From these, 214 “linguafolios” were submitted and 137 were scored as proficient. Those students were invited to take part in oral interviews and writing tests in November at the county schools office. From the 118 students attending this part of the event, 73 became finalists.
Students had to demonstrate their English skills and pass the high school exit exam, Romo explained. There were four other assessments, two oral and two written, to demonstrate fluency in English and the target language.
The written tests were the equivalent of rigorous Advancement Placement essays and the interviews also required demonstrations of fluency.
“The essays were read by three or four people,” Romo said. “You had to be on your A game. That’s quite a feat.”
The 73 students were judged proficient in English and several languages, including Spanish, Hmong, Hindi and French. One student was proficient in English, French and Spanish.
Steve Gomes, county superintendent of schools, said state Department of Education data from last July shows there are 15,442 students in Merced County who speak a language other than English, representing 27.4 percent of overall enrollment. They are classified as English learners at their home schools.
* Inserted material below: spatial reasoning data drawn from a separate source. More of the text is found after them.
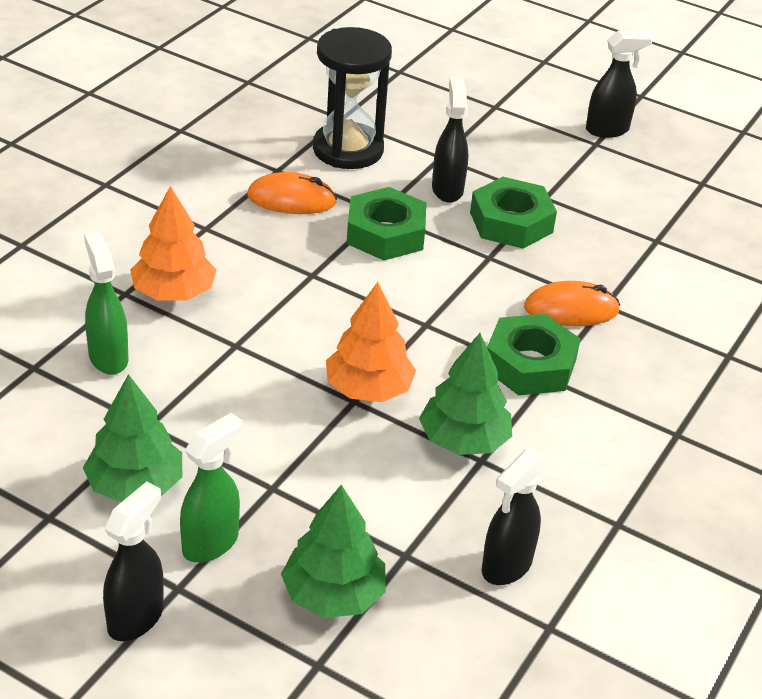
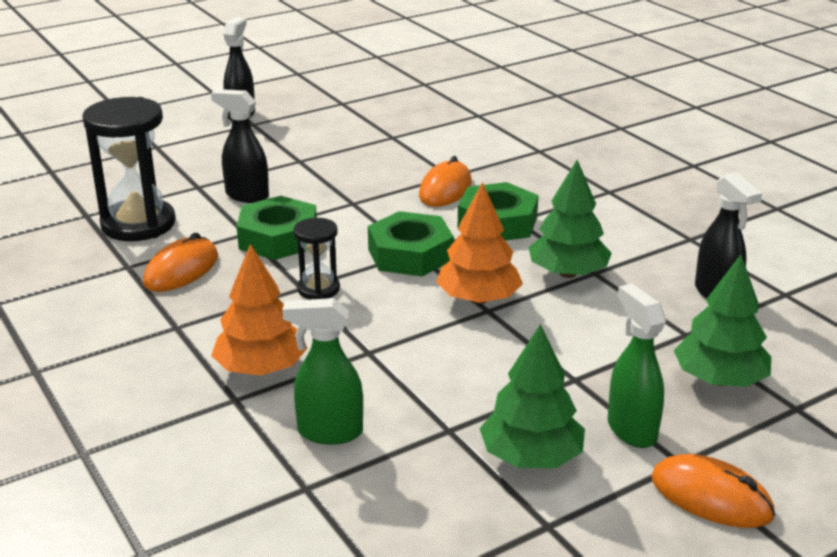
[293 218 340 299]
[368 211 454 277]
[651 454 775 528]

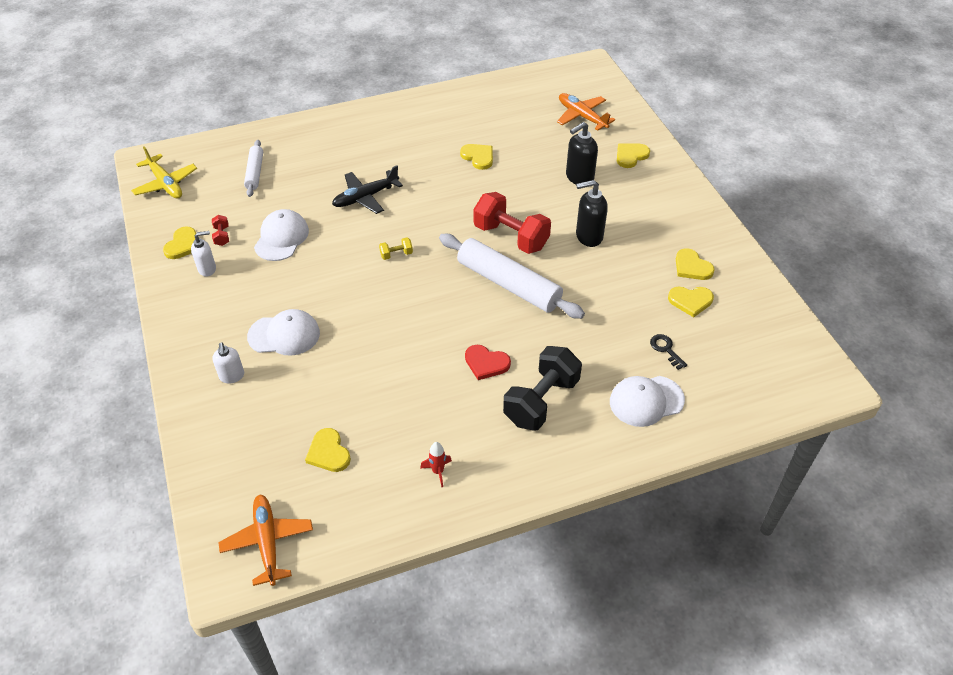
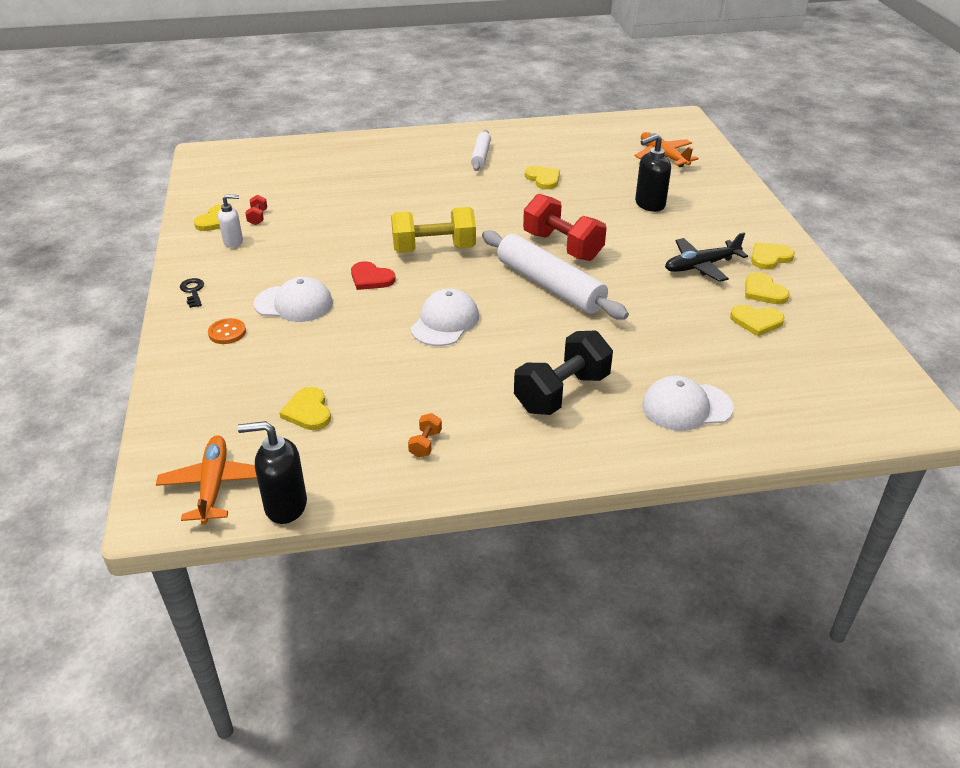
[180 278 204 308]
[208 318 246 344]
[238 421 307 524]
[351 261 396 290]
[391 207 476 253]
[408 413 442 458]
[411 288 479 346]
[471 130 491 171]
[665 232 748 282]
[751 242 795 269]
[131 146 197 199] (first image)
“This is a great opportunity for students competing in an increasingly competitive global economy,” Gomes said. “It’s a nice distinction. The United States is one of only a few countries where the vast majority of the population is not bilingual.”
Students receiving the seal were honored Thursday evening at a reception at Buhach Colony High School in Atwater. Their accomplishment will be listed on their student transcripts.
Introduced two years ago by Assemblywoman Julia Brownley, D-Santa Monica, AB 815 is a verification of linguistic proficiency.